Passage:
══════════

Andrews: I think line-standing is going to be increasingly rarer, as smartphones better calculate when I should go someplace. I can check an app on my phone to see what traffic is going to be like. So I think it will become a rarer phenomenon, though not entirely absent. Kids will still have to go to school and wait on the lunch line. But my flexibility, because I have so much more knowledge, I’m much less likely to be stuck in a line.

Cari Romm: You also mentioned that standing in line isn’t a universal phenomenon. Why do some cultures form lines to wait for things, while others don’t?

David Andrews: Monochronic and polychromic are two terms first coined by the anthropologist Edward Hall to describe how different cultures experience time. You can get that from the name—mono means single, chronic is time. Polychronic is experiencing time as more varied. It’s built into how people talk to one another and communicate values to one another. Monochronic cultures are also low-context cultures, which means we don’t need a lot of information of our surroundings in order to make a decision, as opposed to polychronic and high-context cultures.

The fact that Americans really value first-come, first-serve as the key designator of what’s fair, reveals us to be low-context and monochronic. We think that time moves forward regardless of how we experience it. We think of it as being very objective. A polychromic society, you might have to give deference to elders or mothers with babies. They might be pushed to the front of the crowd to get served first, but this requires a lot of cultural context to make those decisions.

Romm: When you say we think of time as moving forward regardless of how we experience it—what would be the alternative to that?

══════════

Information provided:

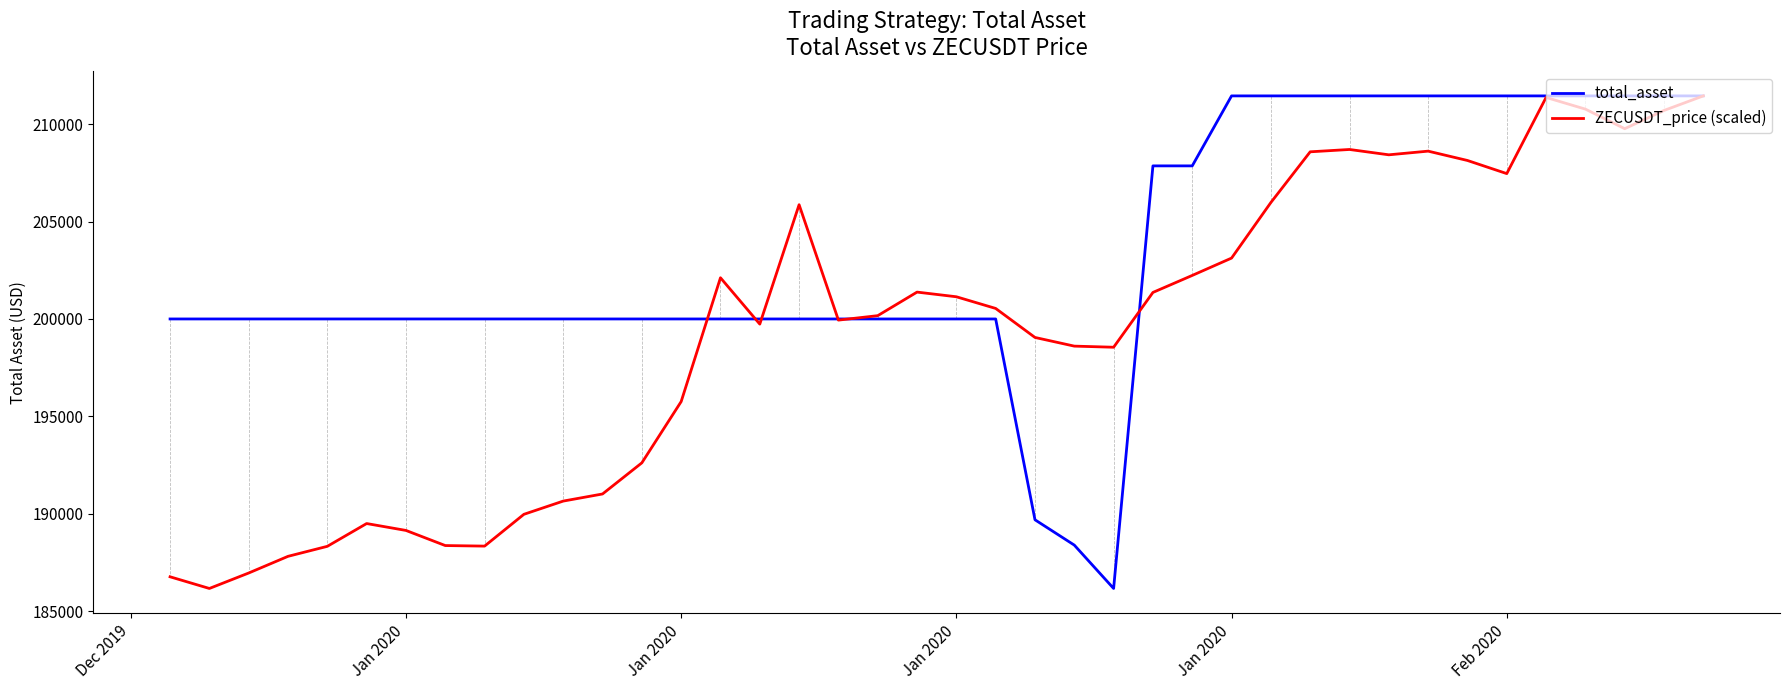

List the series in order of their overall mean, highest first.

total_asset, ZECUSDT_price (scaled)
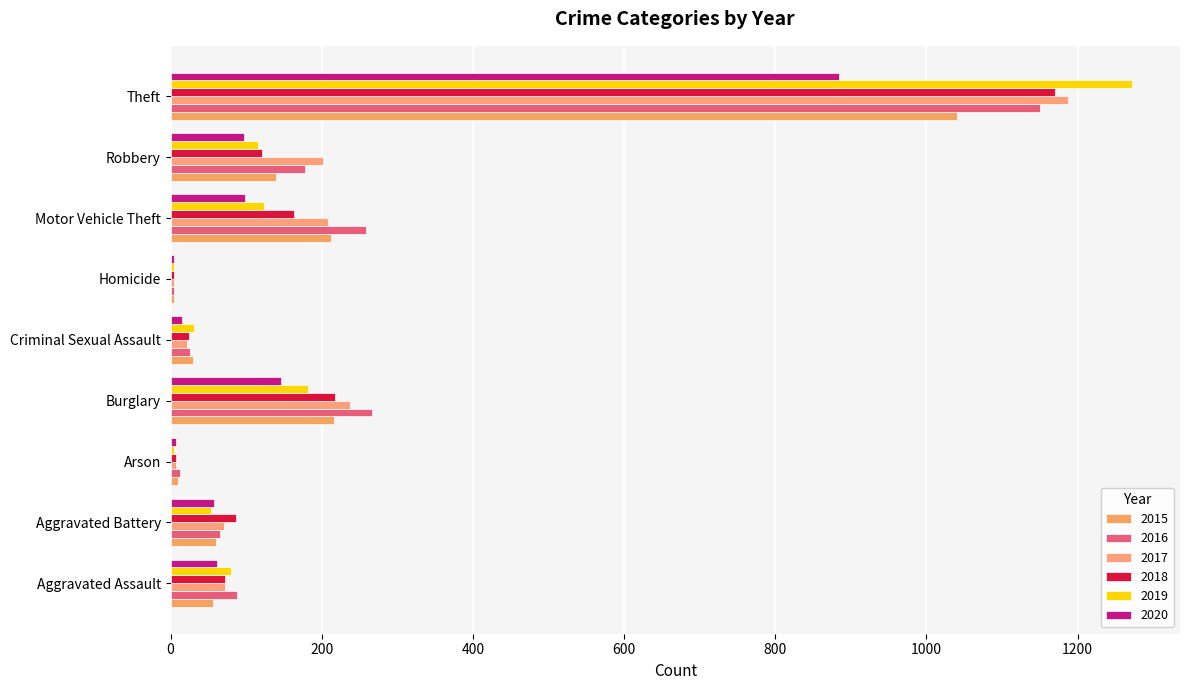

Count the number of data series in this chart.

6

══════════

Exercise details:
Write the next part of the interview about standing in line, starting right after its last sentence. The lines above are separate material and aren't part of the interview.

Result:
Andrews: It goes back to the standardization of time. We think of time as being standard, the same all over the world. But before time was standardized, it was very much built around the daily cycles of life—waking up, milking the cows, when the sun would be the highest in your particular village as opposed to in the Central Time Zone.

Romm: So the idea of clocking in for eight hours versus just going home once all your work is done.

Andrews: Right. The agrarian farmer was not worried about punching a time card. But now, Americans, when we work for an employer, we sell them our time.

Romm: Why would that make us more inclined to spend it standing in lines, though?

Andrews: We don’t want to [take the time to] suss out a situation. And we don’t need to, because it’s such an established cultural form. There are lots of environmental signals that we should stand in line—the velvet rope at the movie theater, or the cords in the TSA waiting area. We’re taught to line up in grade school. It becomes instinctual: “Oh, there’s a crowd here, we’re all going to get into a single-file line.” You don’t need a deep understanding of another person in order to understand how we do this thing. We just fall into line, and there’s very little interaction with the people around us.

We’re also a highly urbanized society. There’s so many people that there’s no way you can form a high-context understanding of a group. If you’re living in New York City or Washington D.C. or Minneapolis, everybody moves from different places where there’s different norms. So we have this one thing to fall back on when there’s any sort of confusion about who’s first, this thing we can all agree upon, that does not require us to communicate a lot with the people around us because it’s so established.

Romm: As people become less reliant on lines, will that change how we experience time?

Andrews: I think we’re as devoted to time as ever. It’s part of being in the modern labor force—we still try to get as much work done in a given hour as we can. So I feel like it has to change, but I don’t know how, exactly. We’re still slaves to time.